We use AWS DynamoDb for a number of microservices for the current project at work. We have a DynamoDb table used for caching a certain type of entity similar to this.
[DynamoDBTable("book-cache")]
public class Book
{
[DynamoDBHashKey]
public Guid Id { get; set; }
[DynamoDBGlobalSecondaryIndexHashKey]
public string Reference { get; set; }
public bool IsActive { get; set; }
// More properties here
}
There can be multiple books in the table with the same reference, but there can only be ONE active book per reference at a time. When the user searches for the same book reference, a new cache will be created and this same cache will be used in all other searches. The book cache becomes inactive once it is used in an order transaction. Because of that, when we query the table to get the active book by reference, we use GetNextSetAsync method from IDynamoDBContext.FromQueryAsync instead of GetRemainingAsync method as we thought we should get back the active book in the first result set.

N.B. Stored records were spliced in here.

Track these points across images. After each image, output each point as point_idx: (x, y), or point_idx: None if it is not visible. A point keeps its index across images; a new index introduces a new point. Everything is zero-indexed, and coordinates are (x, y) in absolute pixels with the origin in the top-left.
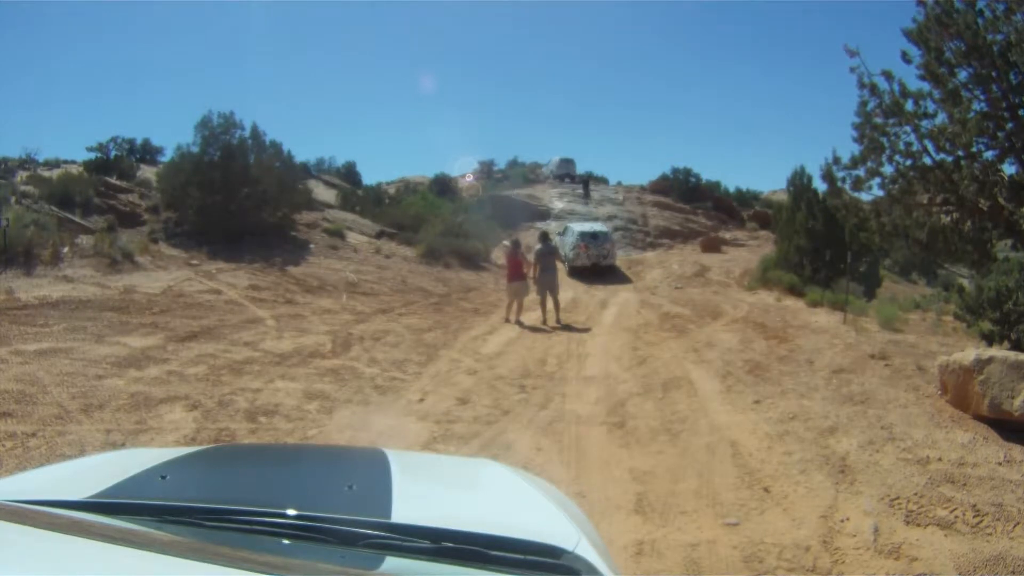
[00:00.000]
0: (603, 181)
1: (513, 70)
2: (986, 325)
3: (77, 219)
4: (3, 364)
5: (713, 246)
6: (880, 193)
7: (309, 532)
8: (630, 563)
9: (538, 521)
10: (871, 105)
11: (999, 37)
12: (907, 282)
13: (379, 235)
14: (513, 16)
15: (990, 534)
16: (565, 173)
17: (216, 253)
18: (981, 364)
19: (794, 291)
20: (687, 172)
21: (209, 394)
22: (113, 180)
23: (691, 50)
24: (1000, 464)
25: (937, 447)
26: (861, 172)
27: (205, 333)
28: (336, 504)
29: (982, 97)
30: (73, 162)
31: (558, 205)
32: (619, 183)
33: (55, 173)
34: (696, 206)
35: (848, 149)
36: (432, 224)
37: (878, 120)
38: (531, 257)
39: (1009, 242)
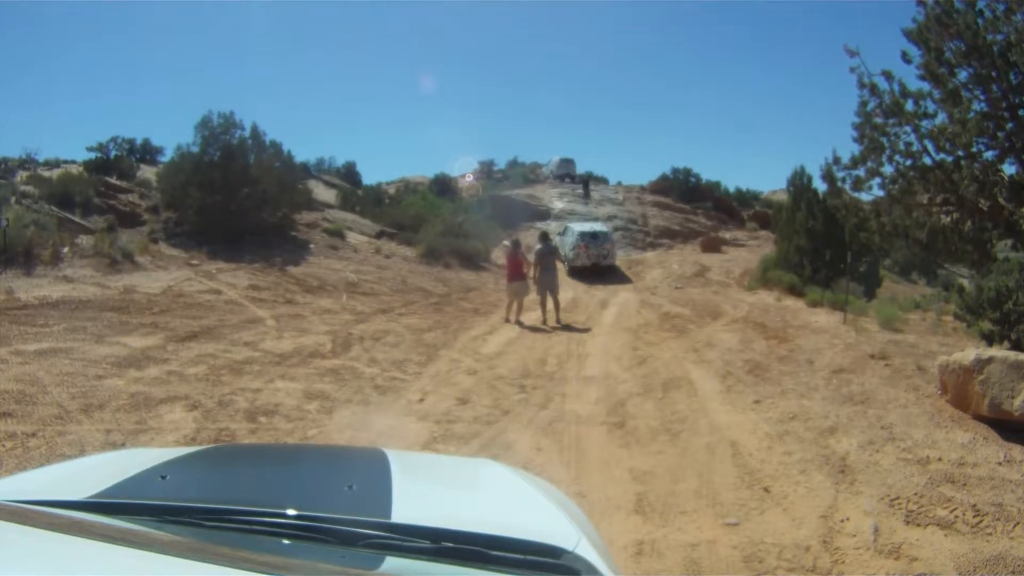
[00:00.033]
0: (603, 181)
1: (513, 70)
2: (986, 325)
3: (77, 219)
4: (3, 364)
5: (713, 246)
6: (880, 193)
7: (309, 532)
8: (630, 563)
9: (538, 521)
10: (871, 105)
11: (999, 37)
12: (907, 282)
13: (379, 235)
14: (513, 16)
15: (990, 534)
16: (565, 173)
17: (216, 253)
18: (981, 364)
19: (794, 291)
20: (687, 172)
21: (209, 394)
22: (113, 180)
23: (691, 50)
24: (1000, 464)
25: (937, 447)
26: (861, 172)
27: (205, 333)
28: (336, 504)
29: (982, 97)
30: (73, 162)
31: (558, 205)
32: (619, 183)
33: (55, 173)
34: (696, 206)
35: (848, 149)
36: (432, 224)
37: (878, 120)
38: (531, 257)
39: (1009, 242)
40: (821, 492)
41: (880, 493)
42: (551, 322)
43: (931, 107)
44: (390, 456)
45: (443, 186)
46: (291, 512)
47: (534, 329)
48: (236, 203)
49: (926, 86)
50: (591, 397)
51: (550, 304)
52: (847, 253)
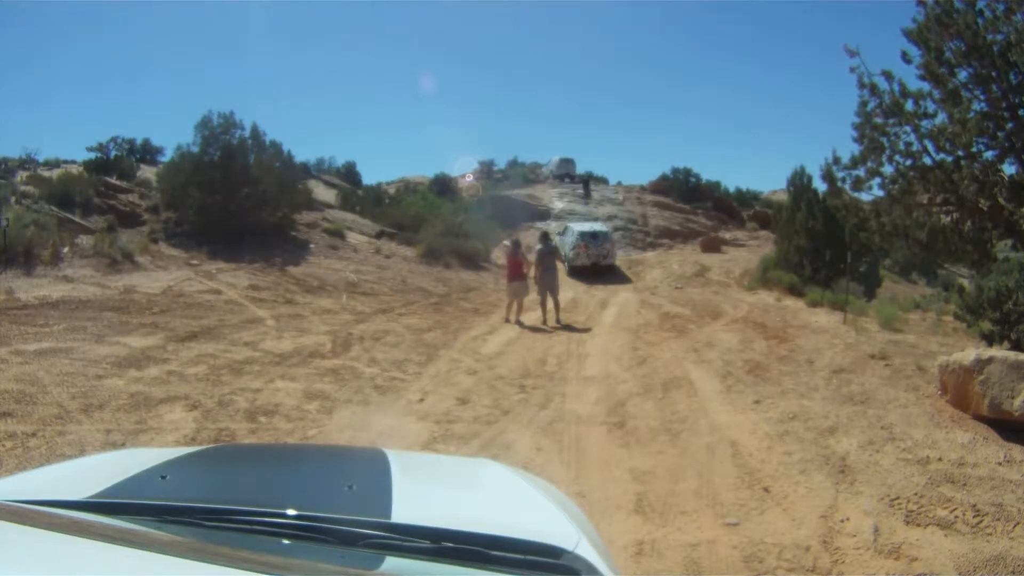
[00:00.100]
0: (603, 181)
1: (513, 70)
2: (986, 325)
3: (77, 219)
4: (3, 364)
5: (713, 246)
6: (880, 193)
7: (309, 532)
8: (630, 563)
9: (538, 521)
10: (871, 105)
11: (999, 37)
12: (907, 282)
13: (379, 235)
14: (513, 16)
15: (990, 534)
16: (565, 173)
17: (216, 253)
18: (981, 364)
19: (794, 291)
20: (687, 172)
21: (209, 394)
22: (113, 180)
23: (691, 50)
24: (1000, 464)
25: (937, 447)
26: (861, 172)
27: (205, 333)
28: (336, 504)
29: (982, 97)
30: (73, 162)
31: (558, 205)
32: (619, 183)
33: (55, 173)
34: (696, 206)
35: (848, 149)
36: (432, 224)
37: (878, 120)
38: (531, 257)
39: (1009, 242)
40: (821, 492)
41: (880, 493)
42: (551, 322)
43: (931, 107)
44: (390, 456)
45: (443, 186)
46: (291, 512)
47: (534, 329)
48: (236, 203)
49: (926, 86)
50: (591, 397)
51: (550, 304)
52: (847, 253)
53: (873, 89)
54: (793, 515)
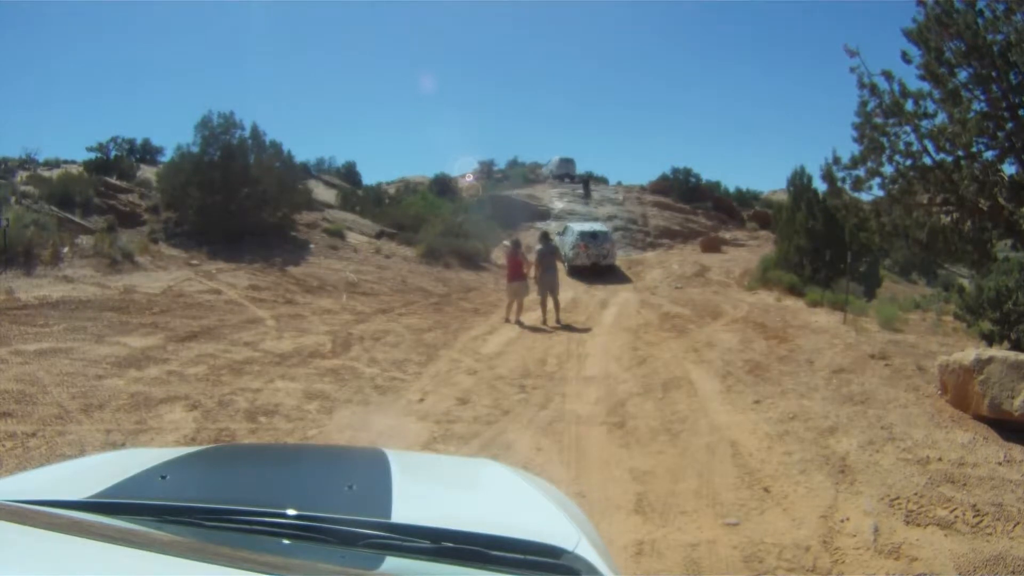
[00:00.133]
0: (603, 181)
1: (513, 70)
2: (986, 325)
3: (77, 219)
4: (3, 364)
5: (713, 246)
6: (880, 193)
7: (309, 532)
8: (630, 563)
9: (538, 521)
10: (871, 105)
11: (999, 37)
12: (907, 282)
13: (379, 235)
14: (513, 16)
15: (990, 534)
16: (565, 173)
17: (216, 253)
18: (981, 364)
19: (794, 291)
20: (687, 172)
21: (209, 394)
22: (113, 180)
23: (691, 50)
24: (1000, 464)
25: (937, 447)
26: (861, 172)
27: (205, 333)
28: (336, 504)
29: (982, 97)
30: (73, 162)
31: (558, 205)
32: (619, 183)
33: (55, 173)
34: (696, 206)
35: (848, 149)
36: (432, 224)
37: (878, 120)
38: (531, 257)
39: (1009, 242)
40: (821, 492)
41: (880, 493)
42: (551, 322)
43: (931, 107)
44: (390, 456)
45: (443, 186)
46: (291, 512)
47: (534, 329)
48: (236, 203)
49: (926, 86)
50: (591, 397)
51: (550, 304)
52: (847, 253)
53: (873, 89)
54: (793, 515)
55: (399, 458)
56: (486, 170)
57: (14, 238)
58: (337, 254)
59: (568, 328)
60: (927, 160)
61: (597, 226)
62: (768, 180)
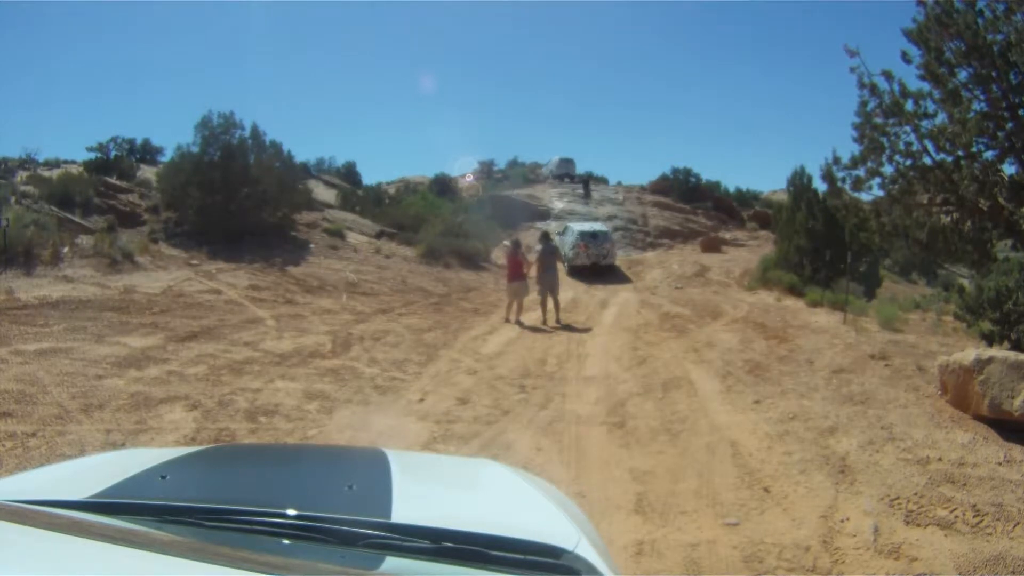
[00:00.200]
0: (603, 181)
1: (513, 70)
2: (986, 325)
3: (77, 219)
4: (3, 364)
5: (713, 246)
6: (880, 193)
7: (309, 532)
8: (630, 563)
9: (538, 521)
10: (871, 105)
11: (999, 37)
12: (907, 282)
13: (379, 235)
14: (513, 16)
15: (990, 534)
16: (564, 173)
17: (216, 253)
18: (981, 364)
19: (794, 291)
20: (687, 172)
21: (209, 394)
22: (113, 180)
23: (691, 50)
24: (1000, 464)
25: (937, 447)
26: (861, 172)
27: (205, 333)
28: (336, 504)
29: (982, 97)
30: (73, 162)
31: (558, 205)
32: (619, 183)
33: (55, 173)
34: (696, 206)
35: (848, 149)
36: (432, 224)
37: (878, 120)
38: (531, 257)
39: (1009, 242)
40: (821, 492)
41: (880, 493)
42: (551, 322)
43: (931, 107)
44: (390, 456)
45: (443, 186)
46: (291, 512)
47: (534, 329)
48: (236, 203)
49: (926, 86)
50: (591, 397)
51: (550, 304)
52: (847, 253)
53: (873, 89)
54: (793, 515)
55: (399, 458)
56: (486, 170)
57: (14, 238)
58: (337, 254)
59: (568, 328)
60: (927, 160)
61: (597, 226)
62: (768, 180)
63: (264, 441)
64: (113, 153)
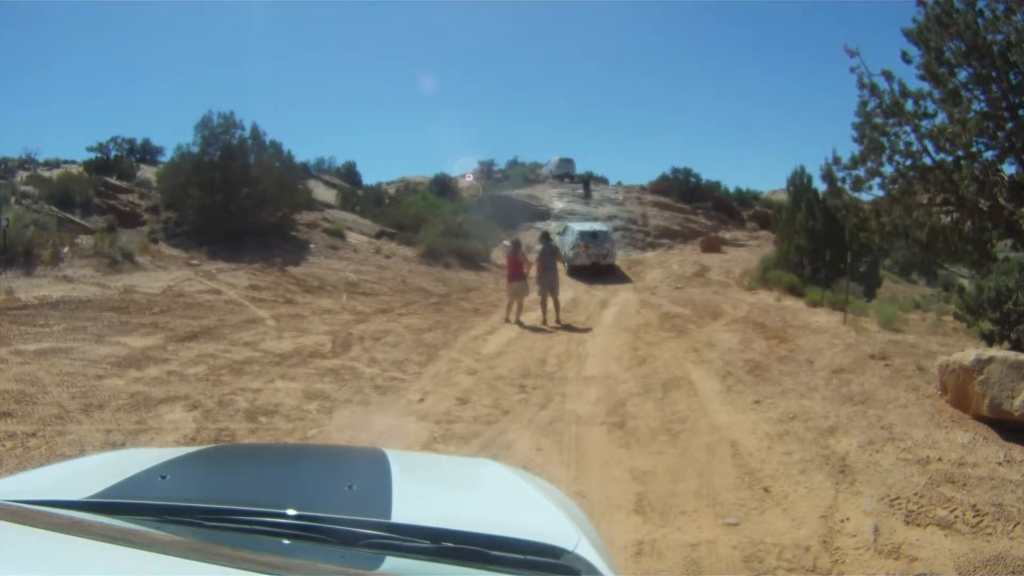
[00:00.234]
0: (603, 181)
1: (513, 70)
2: (986, 325)
3: (77, 219)
4: (3, 364)
5: (713, 246)
6: (880, 193)
7: (309, 532)
8: (630, 563)
9: (538, 521)
10: (871, 105)
11: (999, 37)
12: (907, 282)
13: (379, 235)
14: (513, 16)
15: (990, 534)
16: (564, 173)
17: (216, 253)
18: (981, 364)
19: (794, 291)
20: (687, 172)
21: (209, 394)
22: (113, 180)
23: (691, 50)
24: (1000, 464)
25: (937, 447)
26: (861, 172)
27: (205, 333)
28: (336, 504)
29: (982, 97)
30: (73, 162)
31: (558, 205)
32: (619, 183)
33: (55, 173)
34: (696, 206)
35: (848, 149)
36: (432, 224)
37: (878, 120)
38: (532, 257)
39: (1009, 242)
40: (821, 492)
41: (880, 493)
42: (551, 322)
43: (931, 107)
44: (390, 456)
45: (443, 186)
46: (291, 512)
47: (534, 329)
48: (236, 203)
49: (926, 86)
50: (591, 397)
51: (550, 304)
52: (847, 253)
53: (873, 89)
54: (793, 515)
55: (399, 458)
56: (486, 170)
57: (14, 238)
58: (337, 254)
59: (568, 328)
60: (927, 160)
61: (597, 226)
62: (768, 180)
63: (264, 441)
64: (113, 153)
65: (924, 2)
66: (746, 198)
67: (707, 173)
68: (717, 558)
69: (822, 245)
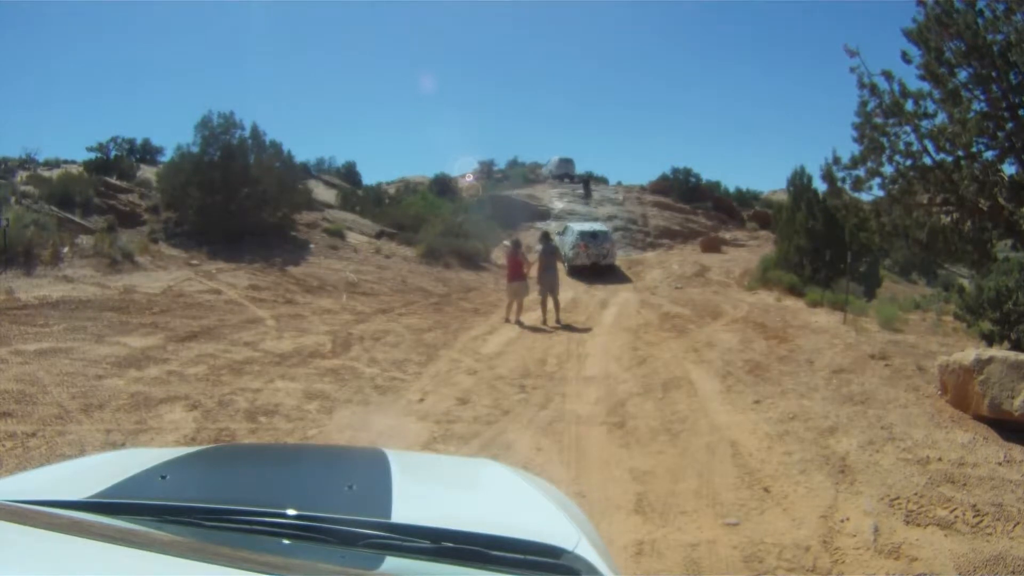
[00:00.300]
0: (603, 181)
1: (513, 70)
2: (986, 325)
3: (77, 219)
4: (3, 364)
5: (713, 246)
6: (880, 193)
7: (309, 532)
8: (630, 563)
9: (538, 521)
10: (871, 105)
11: (999, 37)
12: (907, 282)
13: (379, 235)
14: (513, 16)
15: (990, 534)
16: (564, 173)
17: (216, 253)
18: (981, 364)
19: (794, 291)
20: (687, 172)
21: (209, 394)
22: (113, 180)
23: (691, 50)
24: (1000, 464)
25: (937, 447)
26: (861, 172)
27: (205, 333)
28: (336, 504)
29: (982, 97)
30: (73, 162)
31: (558, 205)
32: (619, 183)
33: (55, 173)
34: (696, 206)
35: (848, 149)
36: (432, 224)
37: (878, 120)
38: (532, 257)
39: (1009, 242)
40: (821, 492)
41: (880, 493)
42: (551, 322)
43: (931, 107)
44: (390, 456)
45: (443, 186)
46: (291, 512)
47: (534, 329)
48: (236, 203)
49: (926, 86)
50: (591, 397)
51: (550, 304)
52: (847, 253)
53: (873, 89)
54: (793, 515)
55: (399, 458)
56: (486, 170)
57: (14, 238)
58: (337, 254)
59: (568, 328)
60: (927, 160)
61: (597, 226)
62: (768, 180)
63: (264, 441)
64: (113, 153)
65: (924, 2)
66: (746, 198)
67: (707, 173)
68: (717, 558)
69: (822, 245)
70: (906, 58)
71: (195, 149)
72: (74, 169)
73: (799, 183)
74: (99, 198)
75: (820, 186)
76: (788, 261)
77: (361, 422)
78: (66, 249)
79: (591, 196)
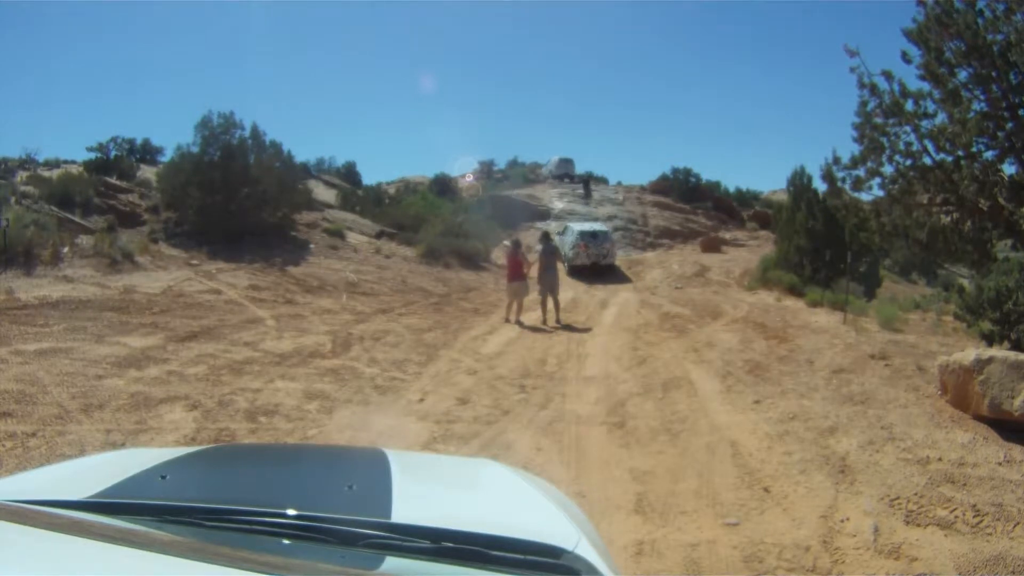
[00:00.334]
0: (603, 181)
1: (513, 70)
2: (986, 325)
3: (77, 219)
4: (3, 364)
5: (713, 246)
6: (880, 193)
7: (309, 532)
8: (630, 563)
9: (538, 521)
10: (871, 105)
11: (999, 37)
12: (907, 282)
13: (379, 235)
14: (513, 16)
15: (990, 534)
16: (564, 173)
17: (216, 253)
18: (981, 364)
19: (794, 291)
20: (687, 172)
21: (209, 394)
22: (113, 180)
23: (691, 50)
24: (1000, 464)
25: (937, 447)
26: (861, 172)
27: (205, 333)
28: (336, 504)
29: (982, 97)
30: (73, 162)
31: (558, 205)
32: (619, 183)
33: (55, 173)
34: (696, 206)
35: (848, 149)
36: (432, 224)
37: (878, 120)
38: (532, 257)
39: (1009, 242)
40: (821, 492)
41: (880, 493)
42: (551, 322)
43: (931, 107)
44: (390, 456)
45: (443, 186)
46: (291, 512)
47: (534, 329)
48: (236, 203)
49: (926, 86)
50: (591, 397)
51: (550, 304)
52: (847, 253)
53: (873, 89)
54: (793, 515)
55: (399, 458)
56: (486, 170)
57: (14, 238)
58: (337, 254)
59: (568, 328)
60: (927, 160)
61: (597, 226)
62: (768, 180)
63: (264, 441)
64: (113, 153)
65: (924, 2)
66: (746, 198)
67: (707, 173)
68: (717, 558)
69: (822, 245)
70: (906, 58)
71: (195, 149)
72: (74, 169)
73: (799, 183)
74: (99, 198)
75: (820, 186)
76: (788, 261)
77: (361, 422)
78: (66, 249)
79: (591, 196)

public async Task<Book> GetByReference(string reference)
{
var queryFilter = new QueryFilter();
queryFilter.AddCondition("Reference", QueryOperator.Equal, reference);
queryFilter.AddCondition("IsActive", QueryOperator.Equal, 1);
var results = await _dbContext.FromQueryAsync<Book>(new QueryOperationConfig
{
IndexName = "Reference_GSI",
Filter = queryFilter
})
.GetNextSetAsync();
return results.FirstOrDefault();
}
Now that we have large enough amount of data in the database table, I notice there are many active records for the same book reference. After a bit of debugging, I find that the GetByReference always returns null. This is strange as I can see there are many active records for the same book reference. So I thought I changed the code so that it keeps getting next result set until it is finished.
public async Task<Book> GetByReference(string reference)
{
var queryFilter = new QueryFilter();
queryFilter.AddCondition("Reference", QueryOperator.Equal, reference);
queryFilter.AddCondition("IsActive", QueryOperator.Equal, 1);
var query = await _dbContext.FromQueryAsync<Book>(new QueryOperationConfig
{
IndexName = "Reference_GSI",
Filter = queryFilter
});
var results = await query.GetNextSetAsync();
while (!query.IsDone)
{
results.AddRange(await query.GetNextSetAsync());
}
return results.FirstOrDefault();
}
What I find is that the first iteration returns empty result, then 13 for the next, 24 for the one after and so on. This explains why there are many active records for the same book reference as the first result set returns empty so a new cache is created for every search. Given this behaviour, it is probably safer to use GetRemainingAsync method instead. This method now looks like below
public async Task<Book> GetByReference(string reference)
{
var queryFilter = new QueryFilter();
queryFilter.AddCondition("Reference", QueryOperator.Equal, reference);
queryFilter.AddCondition("IsActive", QueryOperator.Equal, 1);
var results = await _dbContext.FromQueryAsync<Book>(new QueryOperationConfig
{
IndexName = "Reference_GSI",
Filter = queryFilter
})
.GetRemainingAsync();
return results.FirstOrDefault();
}